I’m a little unclear on some questions relating to the "intent" part of concurrent collaboration algorithms (operational transformation and conflict-free replicated data types). Please help!
Strings are a frequently used example in OT explanations. Usually, you see something like
"abd" * ins('c', 2) * del(1) ≠ "abd" * del(1) * ins('c', 2)— which resolves to
"acd" ≠ "adc". Hence, you might transform the second
ins('c', 1)based on the delete. However, there seems to be an implicit assumption in the setup here — namely, that the insertion point should be shifted along with the other characters in the string. What if you were instead drawing some ASCII art, intending for each character to be at a precise column marker? In that (less common) case, the transform would be completely different! Or — what if you were using the text editor as a rudimentary counter, adding and deleting tick marks from a long string along the lines of "||||||||" (for whatever bizarre reason)? Normally, a concurrent delete operation on the same character in two clients would merge into one, but in this odd use case, both deletes would need to propagate. Neither one of these alternate use cases is implicitly built into the definition of a string, which (as a simple array of characters) is quite flexible. Specifying this behavior is absolutely essential to getting concurrent collaboration working as expected!
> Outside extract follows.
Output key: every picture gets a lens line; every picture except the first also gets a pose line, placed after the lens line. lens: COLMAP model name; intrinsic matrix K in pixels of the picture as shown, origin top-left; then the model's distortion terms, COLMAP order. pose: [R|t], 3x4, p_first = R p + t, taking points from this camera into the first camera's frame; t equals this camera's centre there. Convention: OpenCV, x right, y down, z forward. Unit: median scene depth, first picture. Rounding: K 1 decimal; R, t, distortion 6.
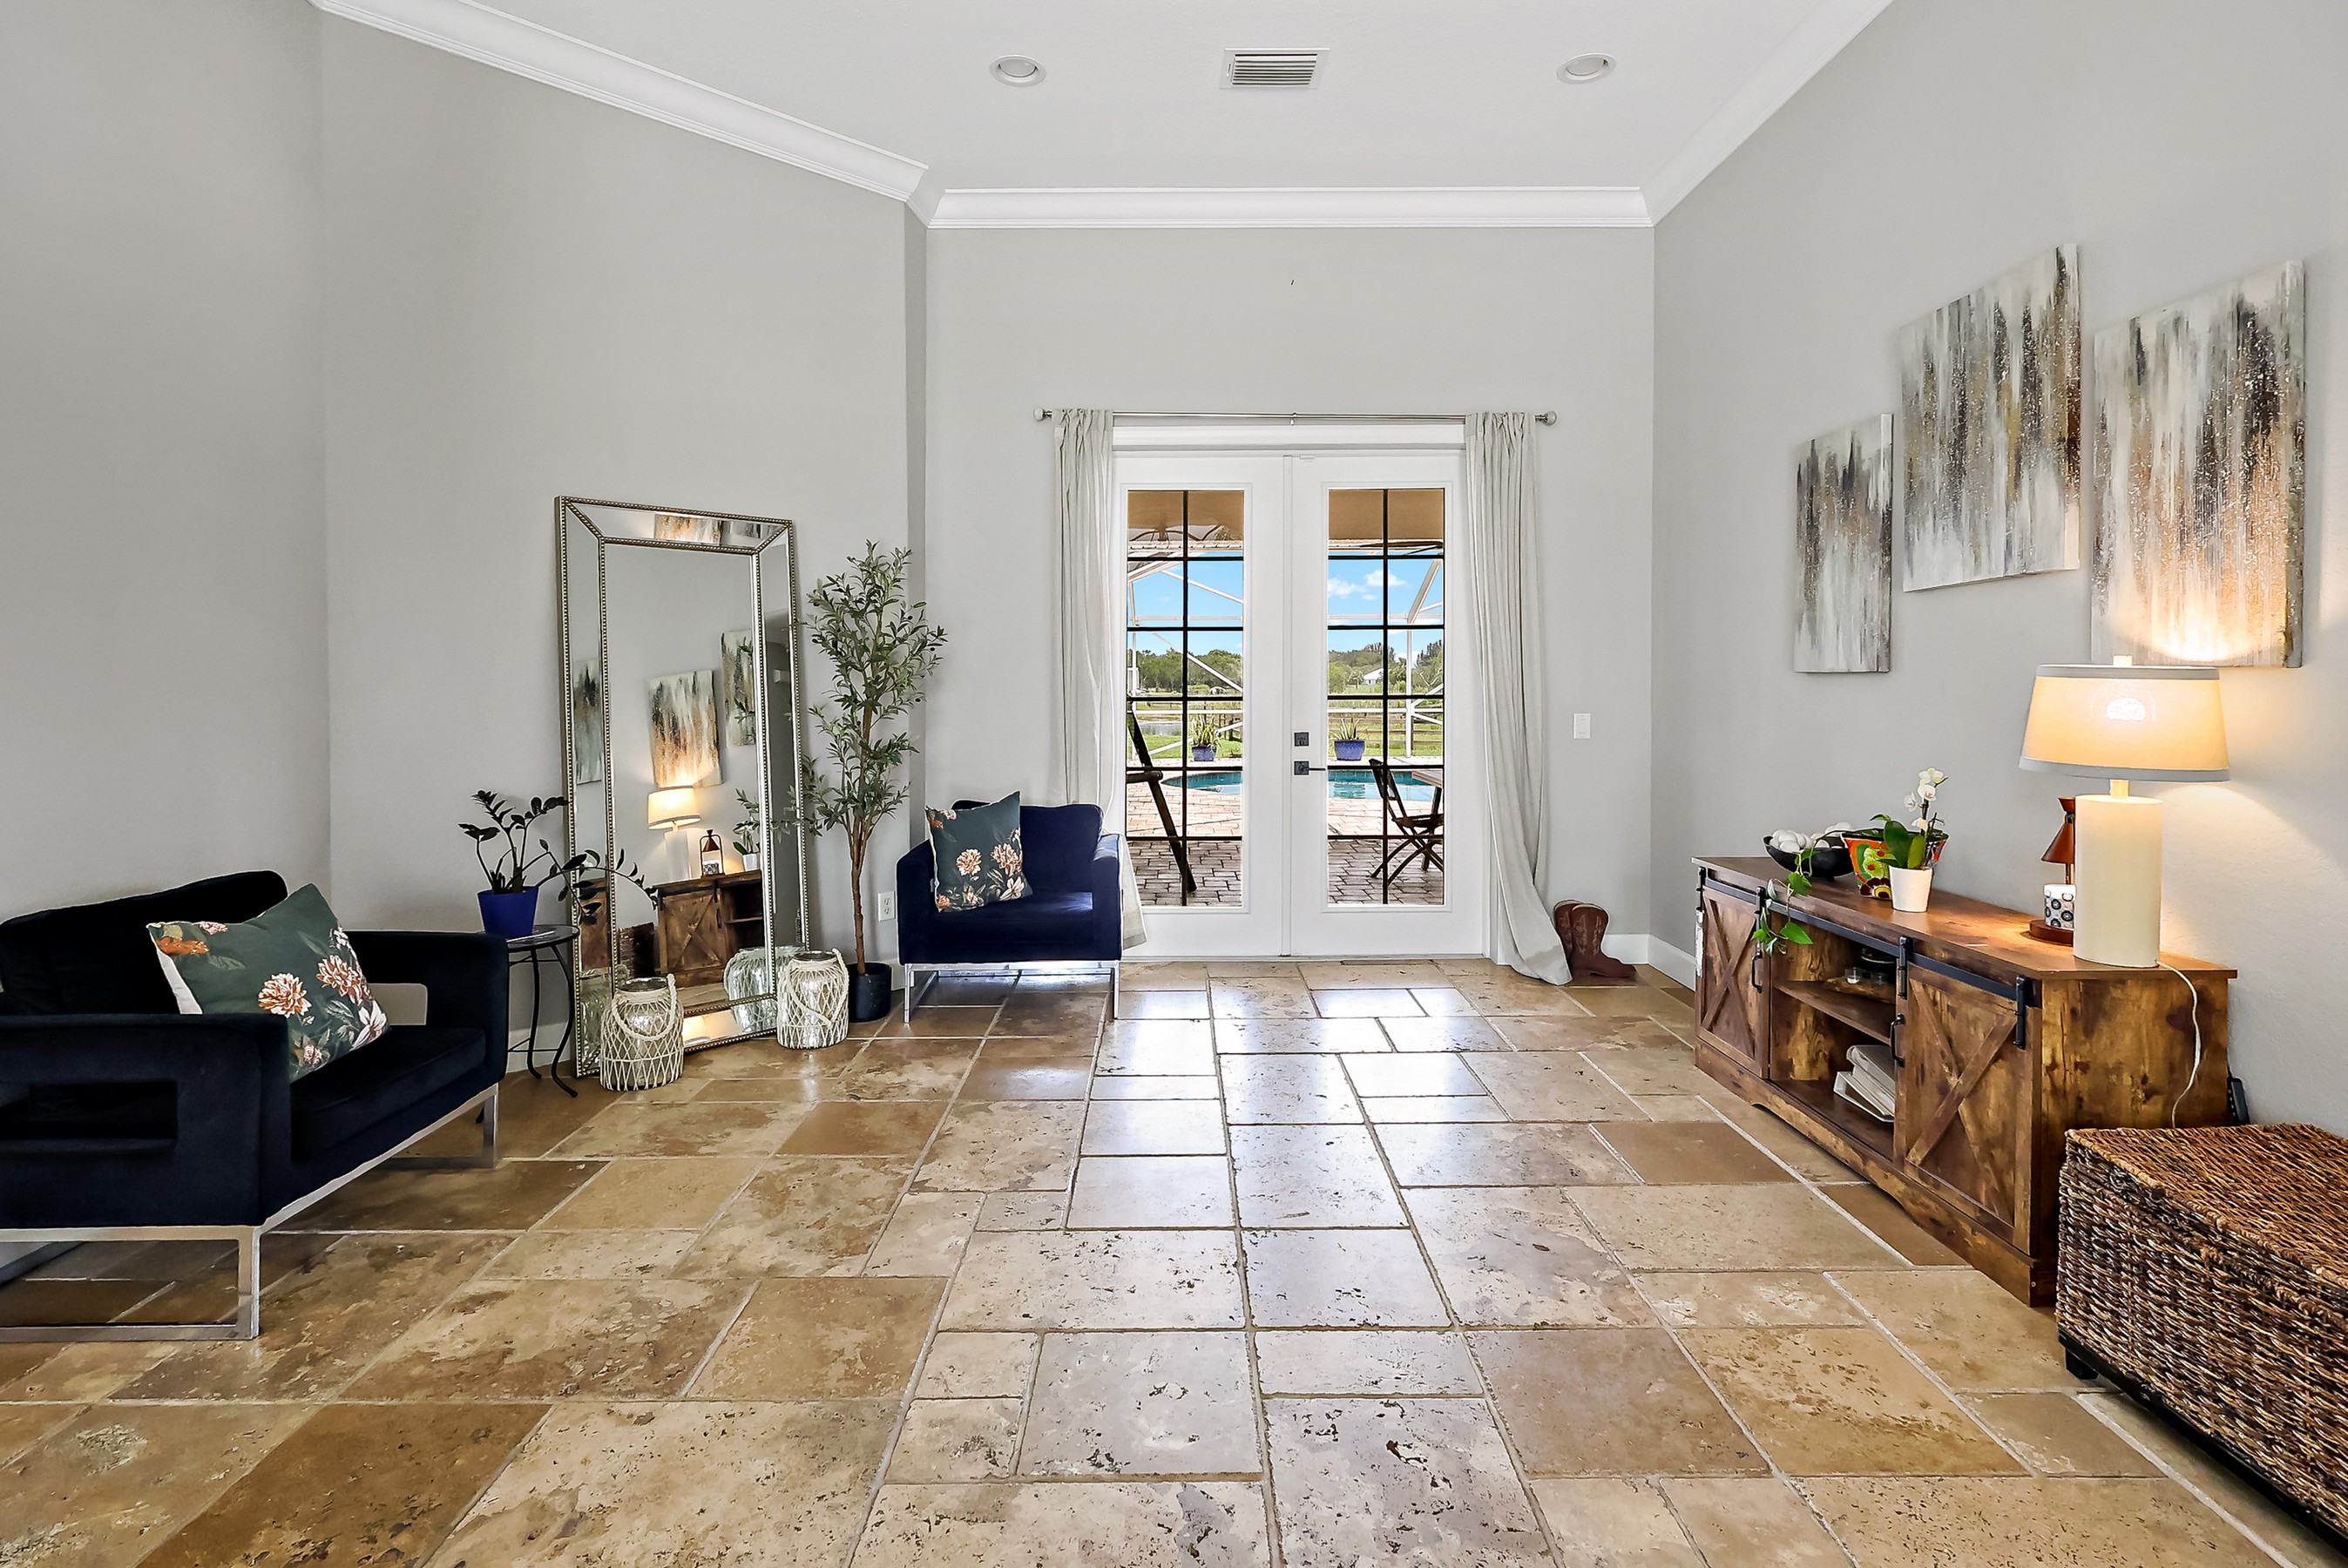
lens RADIAL K [[1095.0, 0, 1180.8], [0, 1095.0, 731.4], [0, 0, 1]] dist [-0.000630, 0.001516]
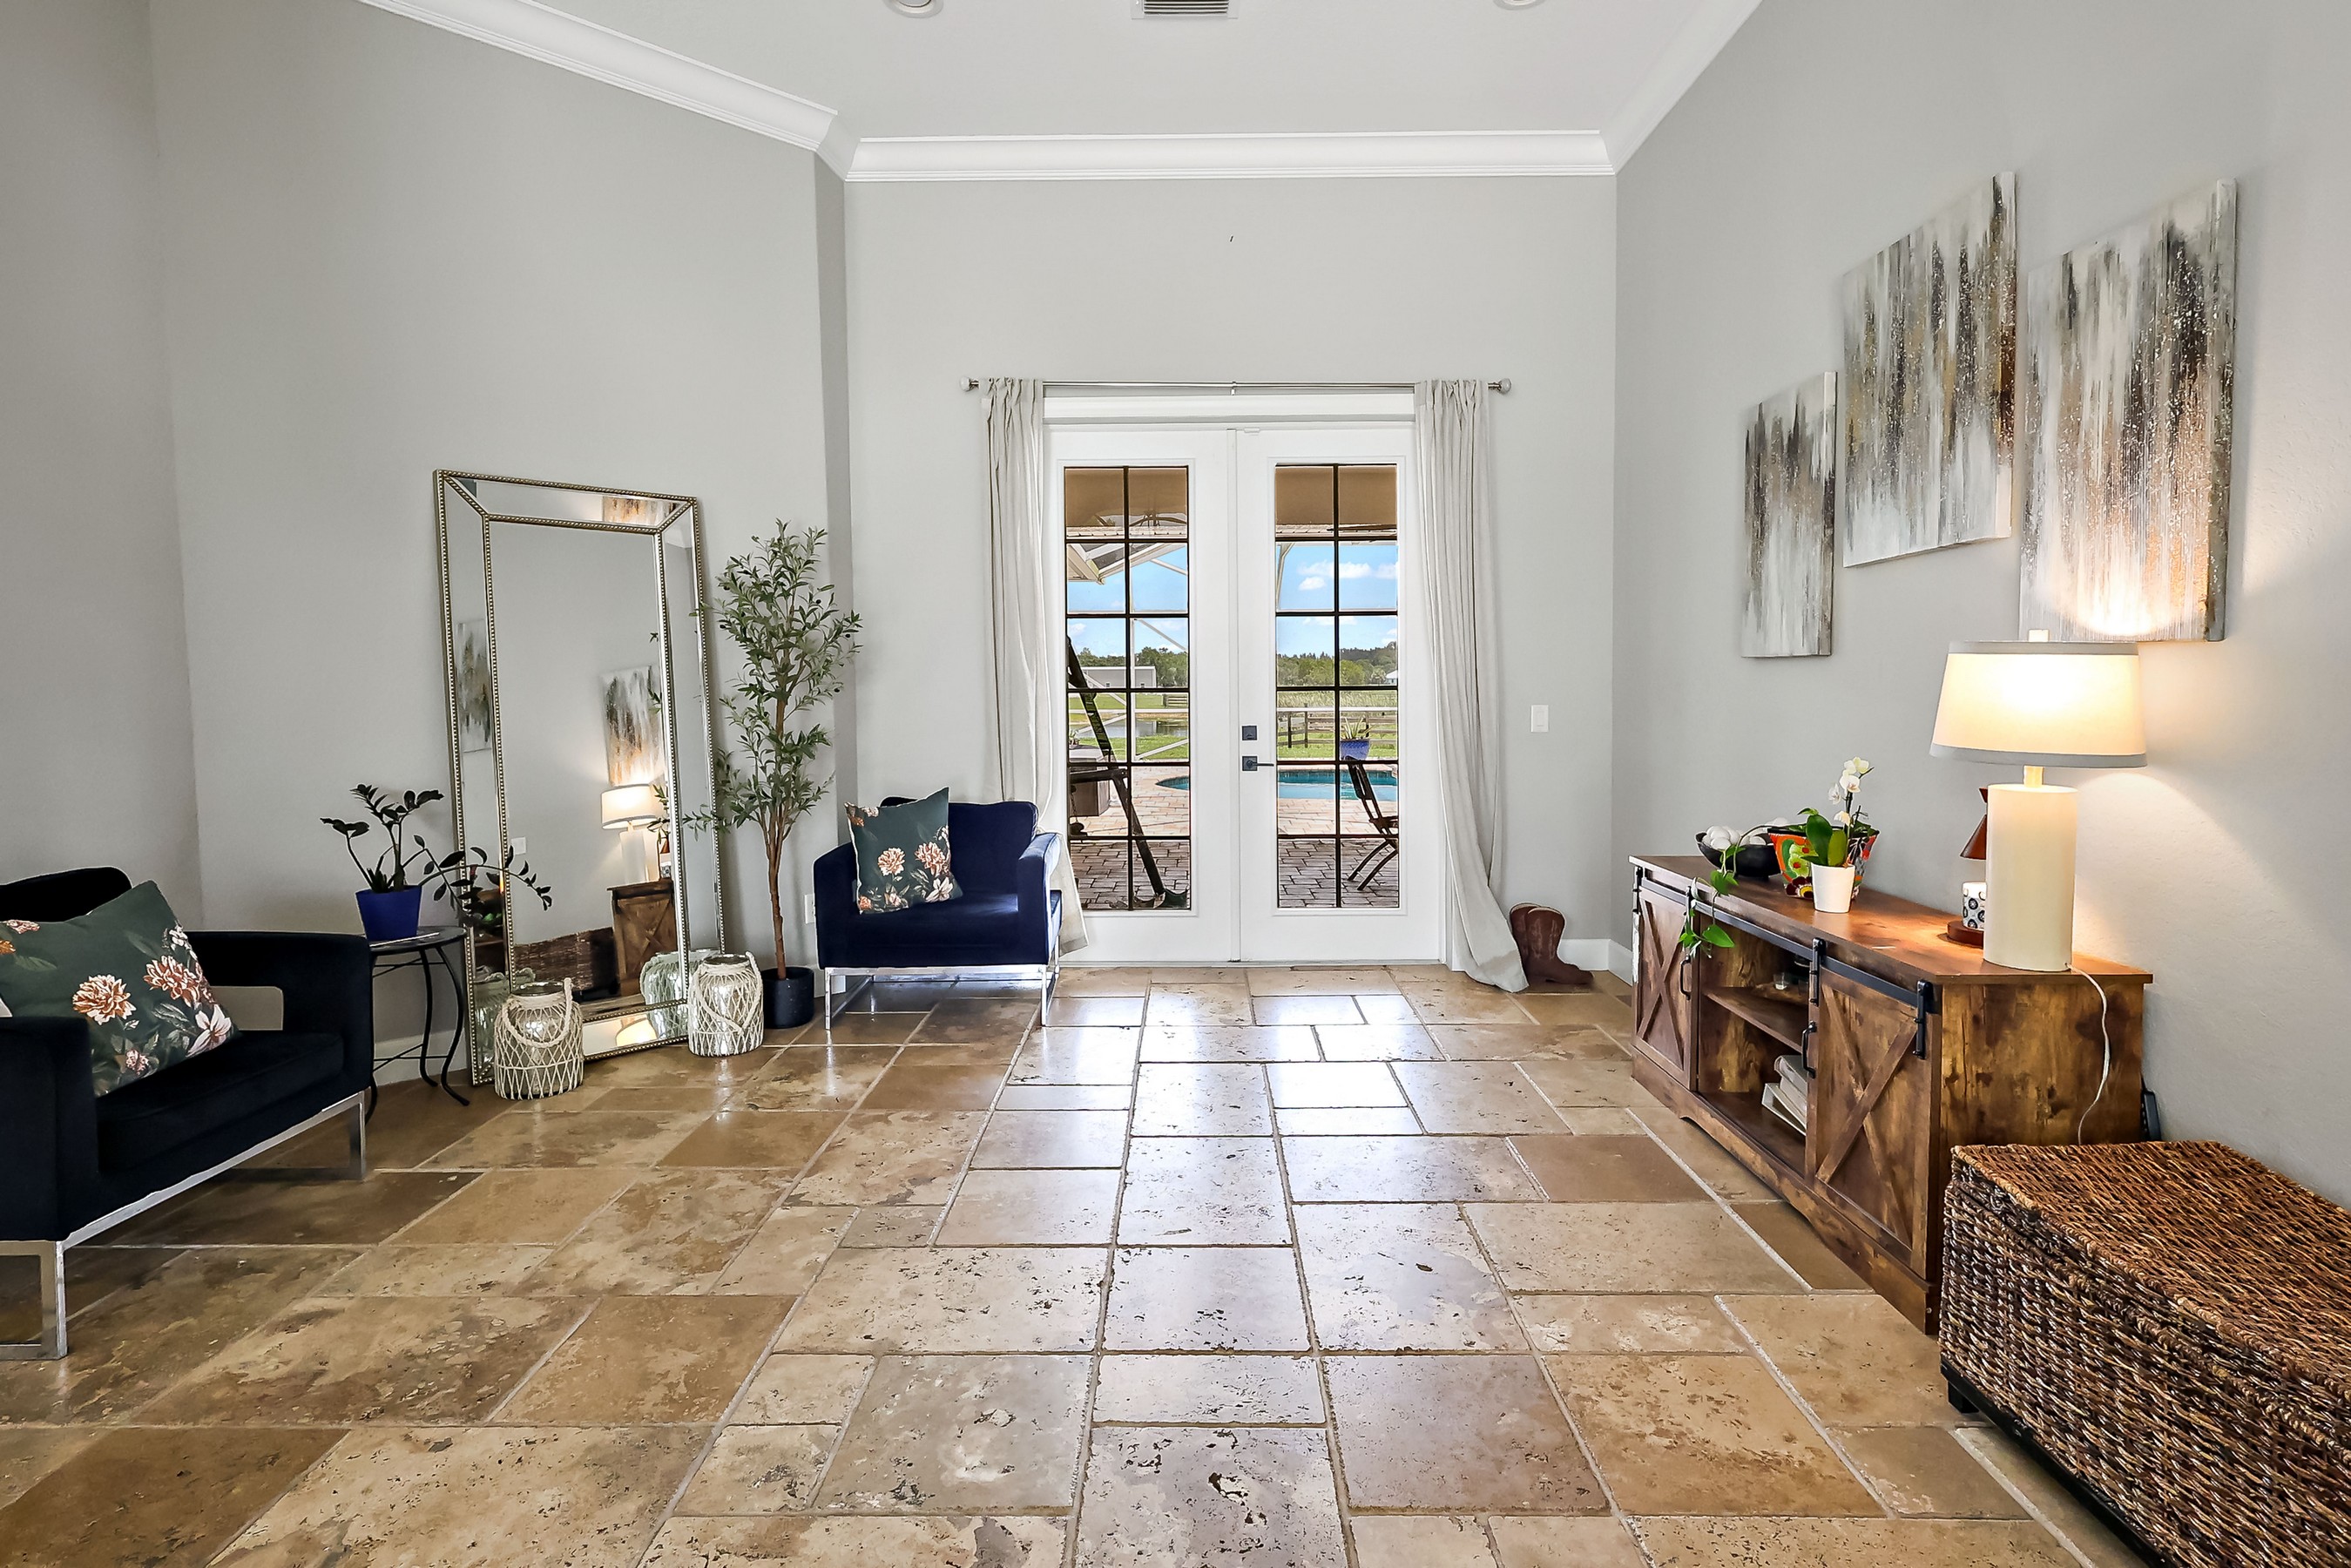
lens RADIAL K [[1139.6, 0, 1178.6], [0, 1139.6, 771.2], [0, 0, 1]] dist [0.002074, 0.002100]
pose [[0.999981, 0.001573, -0.005888, 0.118491], [-0.001365, 0.999381, 0.035158, 0.011992], [0.005940, -0.035150, 0.999364, 0.036078]]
But I'm a bit confused: is this property the same thing as "intent", as defined by the CCI model? This is what I figured at first, but skimming the original Ellis and Gibbs OT paper, it seems that intent features pretty heavily in there as well (even though it's not explicitly called out as such). If this is indeed the case, what exactly differentiates CC from CCI?
So, if I'm thinking about this problem right, it seems that the key to successful real-time collaboration is ensuring that changes from each client a) eventually converge, and b) reflect the original intent as much as possible. But! With the usual approaches, intent is either deeply embedded in tangled webs of transformation functions (with OT) or rigid data structure definitions (with CRDTs). It's also very local, often operating in the realm of single-character modifications instead of a wider context. Given how important specifying intent is (as demonstrated above), wouldn't it be nice to just have a single, linear block of code that deals with intent? With this in mind, it seems that Neil Fraser's differential synchronization approach — basically, sending partial diffs around until everyone converges — is the best one of all. Sure, it's a little heavyweight and lacks the mathematical elegance, but at least the intent (via the diff + fuzzy patch algorithm) is localized to just one easily-editable spot of code, not emergent out of the transformation/control functions or data structures. And yet, diff sync is almost entirely ignored by the community, except as an occasional introductory slide to an OT/CRDT lecture. Why is this? Admittedly, fuzzy patching cannot guarantee to cleanly resolve all conflicts, especially if enough context is clobbered, but the other two approaches each have their own failure modes — automatically resolving to nonsense without any way out, trapped in a mathematical lattice. At least with fuzzy patching, you always have the option to just append a gnarly change to the end of the sentence/paragraph/document prefixed by "MERGEME", neither losing nor corrupting any data. (Hopefully very rarely!) And in exchange, you get immense flexibility and clarity in specifying your intent! You also no longer need to think about sync in terms of single operations, allowing you to expand and alter your model editing vocabulary completely independently of the sync system (as long as your diff function is reasonably clever). Is this accurate? If so, why is diff sync so rarely used?
Reading this article on Clear's OT-inspired merge, it seems that you can create a dead-simple, OT-esque system by a) defining your data model as the end result of your operation history played back in sequence (and keeping the entire history around), b) defining a total order with Lamport timestamps and resolving concurrent operations via device UUID, and c) re-sorting the history whenever a new operation comes in out-of-order. (So — no transforms.) In terms of "natural" string editing, intent would be clobbered… but the whole thing would still converge! Perfectly fine for certain use cases if you define your data structures and operations appropriately. So why is this baby example almost never brought up, even as a starting point? Is it because OT is assumed to mutate the model instead of appending operations to a comprehensive history log? Or is there some fundamental flaw? I feel like this "rebase history" approach (as opposed to "merge history" with regular old OT) is veering into the territory of CRDTs... but I'm not sure. Am I on the right track here?
Thank you! Apologies if there are basic errors and fundamental misunderstandings hiding in these questions: I've only started looking into this a few days ago.